Islamism is misogynistic, theocratic, violent, and supremacist. It’s hostile to free speech, religious pluralism, gay rights, secularism — even to moderate Muslims. Yet somehow, the progressive left — the same left that claims to fight for feminism, LGBTQ rights, and free expression — finds itself defending candidates like Mamdani. You can’t make this stuff up.

Blending the worst ideologies

And if that weren’t enough, Mamdani also identifies as a Democratic Socialist. He blends political Islam with Marxist economics — two ideologies that have left tens of millions dead in the 20th century alone. But don’t worry, New York. I’m sure this time socialism will totally work. Just like it always didn’t.

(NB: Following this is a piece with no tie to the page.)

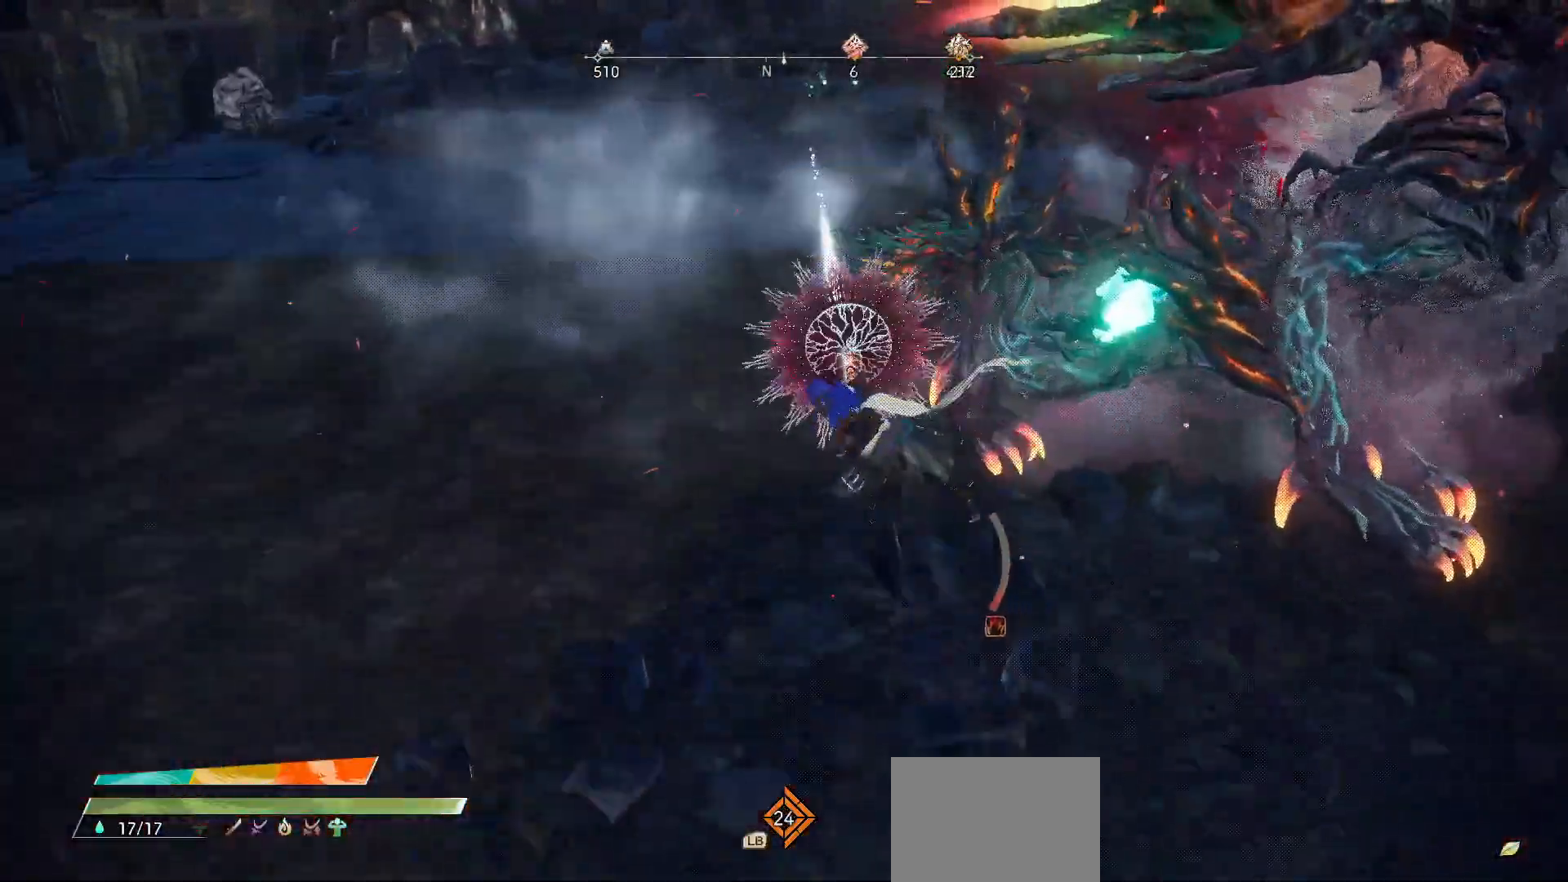
{"buttons": [], "left_stick": "up", "right_stick": "right", "events": [[317, "right_stick", "right"]]}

If you’re a business owner, a parent, a person who’s saved anything, or just someone who values sanity: Get out. I’m serious. If Mamdani becomes mayor, as seems likely, then New York City will become a case study in what happens when you marry ideological extremism with political power. And it won’t be pretty.

This is about more than one mayoral race. It’s about the future of Western liberalism. It’s about drawing a bright line between faith and fanaticism, between healthy pluralism and authoritarian dogma.

Call out radicalism

We must call out political Islam the same way we call out white nationalism or any other supremacist ideology. When someone chants “globalize the intifada,” that should send a chill down your spine — whether you’re Jewish, Christian, Muslim, atheist, or anything in between.

The left may try to shame you into silence with words like “Islamophobia,” but the record is worn out. The grooves are shallow. The American people see what’s happening. And we’re not buying it.